Applications extend to complete lighting swaps across portraits, light transfer between images, scene harmonization for compositing, video relighting, and semantic/structural editing.

6. Quantitative Metrics, Limitations, and Comparative Results

Standard evaluation metrics include RMSE, scale-invariant RMSE, SSIM, DSSIM, PSNR, LPIPS, and face-ID similarity (cosine in embedding space) (Sun et al., 2019, Mei et al., 2024, Cha et al., 2024, Chen et al., 15 Dec 2025). State-of-the-art models on held-out test sets report (example values):

RMSE ≈ 0.04–0.18 (scale-dependent), DSSIM ≈ 0.025, LPIPS down to 0.09–0.12, SSIM up to 0.85 (Sun et al., 2019, Mei et al., 2024, Chen et al., 15 Dec 2025).
Inference speeds: 160 ms for a $640 \times 640$ image on Titan Xp (Sun et al., 2019); OLAT generation ≈0.35 s per direction on A100 (Chen et al., 15 Dec 2025).
Comparative studies indicate 50–75% lower error and magnitude order speedup over prior shape-from-shading, deep portrait relighting, and NeRF-based baselines (Sun et al., 2019, Rao et al., 17 Oct 2025, Rao et al., 2024).
User studies consistently prefer models with interaction, high-frequency detail transfer, and identity preservation (Mei et al., 2023, Chaturvedi et al., 16 Jan 2025, Rao et al., 17 Oct 2025).
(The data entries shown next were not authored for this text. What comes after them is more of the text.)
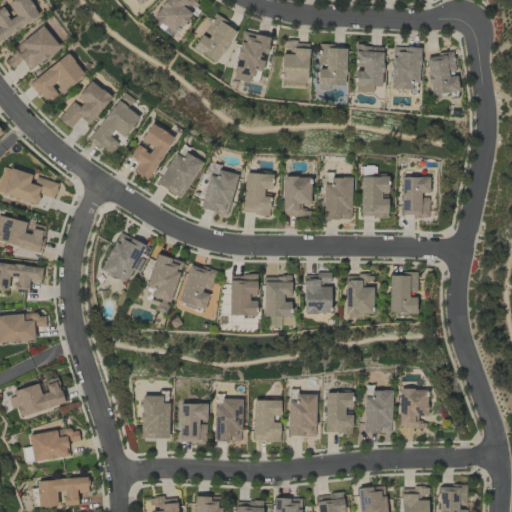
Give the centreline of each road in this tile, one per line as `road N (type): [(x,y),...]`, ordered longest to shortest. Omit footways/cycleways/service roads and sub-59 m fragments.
road 1 (residential): [(0,91),(84,171),(185,233),(254,247),(462,252)]
road 2 (residential): [(474,13),(486,133),(456,296),(499,455),(498,511)]
road 3 (residential): [(115,473),(499,455)]
road 4 (residential): [(118,511),(111,451),(69,308),(77,231),(101,182)]
road 5 (residential): [(247,0),(306,16),(420,20),(474,13)]
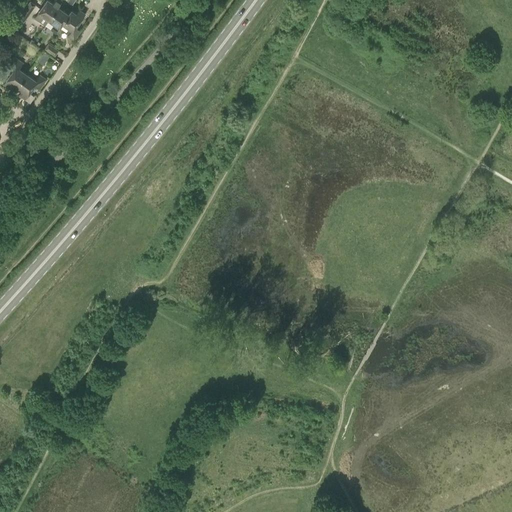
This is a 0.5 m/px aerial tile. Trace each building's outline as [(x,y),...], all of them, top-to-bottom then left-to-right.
[(38,21),(41,16),(48,20),(57,7),(58,7),(61,3),(56,0),(54,0),(52,3),(48,0),(46,0),(34,18),(38,21)] [(62,23),(68,14),(58,7),(57,7),(48,20),(54,24),(50,30),(55,33),(62,23)] [(76,13),(71,10),(68,14),(62,23),(71,30),(67,36),(74,40),(80,30),(90,17),(79,9),(76,13)] [(21,25),(29,13),(24,10),(16,21),(21,25)] [(45,48),(54,55),(58,50),(48,44),(45,48)] [(37,61),(43,65),(49,56),(43,52),(37,61)] [(12,84),(17,87),(26,73),(19,68),(23,63),(15,57),(8,67),(12,70),(3,84),(9,88),(12,84)] [(40,75),(36,80),(26,73),(17,87),(21,90),(18,94),(30,102),(34,97),(29,93),(34,86),(37,87),(39,89),(40,87),(46,79),(40,75)]
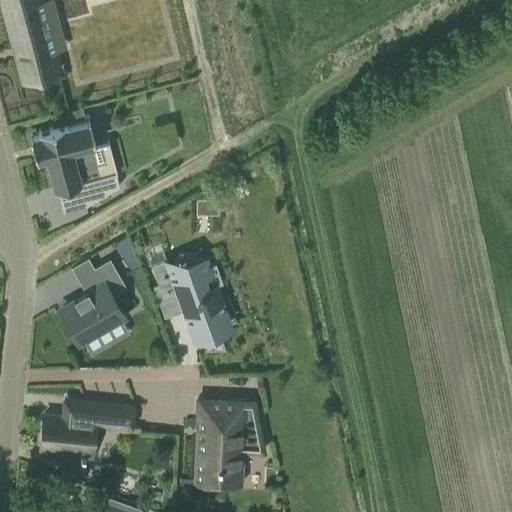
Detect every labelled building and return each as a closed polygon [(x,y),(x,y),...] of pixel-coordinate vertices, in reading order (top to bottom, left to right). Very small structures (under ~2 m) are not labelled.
[(2,0),(4,6),(24,79),(59,70),(58,68),(57,68),(39,0),(2,0)] [(31,135),(31,134),(30,135),(37,161),(38,160),(38,159),(46,157),(54,187),(53,187),(53,189),(80,182),(86,205),(119,186),(116,172),(117,172),(117,171),(100,175),(92,145),(94,145),(96,145),(89,119),(87,120),(88,120),(66,126),(66,124),(67,124),(66,123),(38,130),(38,132),(39,131),(39,133),(31,135)] [(197,195),(197,212),(210,212),(217,212),(217,196),(209,195),(197,195)] [(127,234),(115,241),(119,249),(130,242),(127,234)] [(79,340),(122,315),(111,296),(126,287),(110,257),(93,267),(101,281),(73,297),(75,300),(61,309),(79,340)] [(165,259),(151,264),(163,296),(177,291),(191,330),(193,330),(192,326),(197,324),(205,349),(226,348),(218,327),(229,323),(215,283),(222,281),(215,262),(174,277),(167,258),(165,258),(165,259)] [(254,401),(198,398),(194,482),(241,485),(243,450),(263,451),(254,401)] [(55,453),(63,454),(85,456),(91,457),(94,426),(130,429),(133,405),(71,399),(69,417),(43,414),(40,447),(56,449),(55,453)] [(61,472),(61,475),(82,484),(85,456),(63,454),(62,461),(61,472)] [(131,511),(97,500),(92,511),(131,511)]
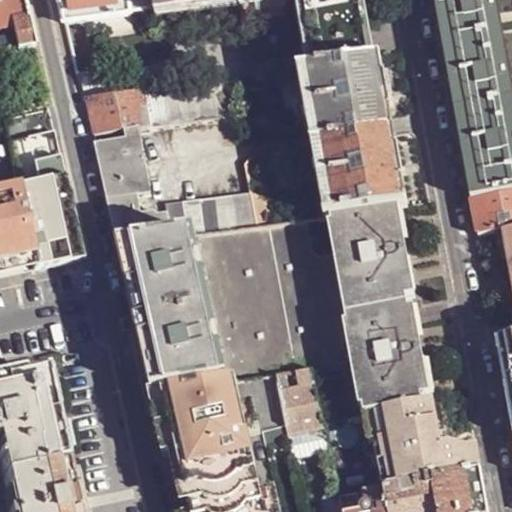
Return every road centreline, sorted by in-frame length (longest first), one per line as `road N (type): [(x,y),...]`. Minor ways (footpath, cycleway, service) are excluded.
road 1 (residential): [(509,511),(410,0)]
road 2 (residential): [(111,303),(40,0)]
road 3 (residential): [(154,511),(111,303)]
Noted limitations include:

Failure on out-of-domain inputs (poses, accessories), artifacts in extreme specularities or harsh shadows (if underrepresented in training), and tradeoffs between structural fidelity and strong illumination effects (Sun et al., 2019, Rao et al., 17 Oct 2025, Chaturvedi et al., 16 Jan 2025).
Generalization is limited by dataset diversity in skin tone, age, hair style, and occlusion (Chaturvedi et al., 16 Jan 2025).
Simple SH or low-order basis lighting often restricts representation of non-Lambertian, high-frequency effects; 3D tri-plane architectures and OLAT-based approaches provide significant improvements (Chen et al., 15 Dec 2025, Rao et al., 17 Oct 2025, Mei et al., 2024).

7. Emerging Directions and Technical Extensions

Recent innovations in single-image portrait relighting include:

Large-scale, physically calibrated OLAT datasets (POLAR, FaceOLAT) for flow-based, high-fidelity per-light modeling (Chen et al., 15 Dec 2025, Rao et al., 17 Oct 2025).
3D GAN-disentangled pipelines with explicit volumetric rendering, multi-view GAN inversion, and pose/light decoupling for pose–dependent shadow/highlight (Mei et al., 2024, Rao et al., 2024, Rao et al., 17 Oct 2025).
Integration of diffusion models, both text- and image-driven, with conditioning modules (e.g., PGLA, spectral fixers, scribble-guided relighting) to enable interactive, semantically controlled lighting modulation (Liu et al., 17 Jun 2025, Mei et al., 2023).
Synthetic-to-real adaptation via small residual modules, contrastive, and cross-lighting losses to bridge the realism gap (Yeh et al., 2022, Chaturvedi et al., 16 Jan 2025).
Layered, frequency-adaptive recombination and attention mechanisms to preserve crisp facial features and achieve seamless background–foreground harmonization (Liu et al., 17 Jun 2025).
Extensions to video (temporal stabilization), expressive lighting (emotion, style, or time-of-day), and generalized subject types (cartoons/figurines/full-body) (Rao et al., 17 Oct 2025, Chaturvedi et al., 16 Jan 2025, Cha et al., 2024).

The field continues to advance toward physically accurate, identity-preserving, highly controllable portrait relighting from a single unconstrained input, leveraging synergistic progress in generative modeling, large-scale data collection, and computationally efficient rendering.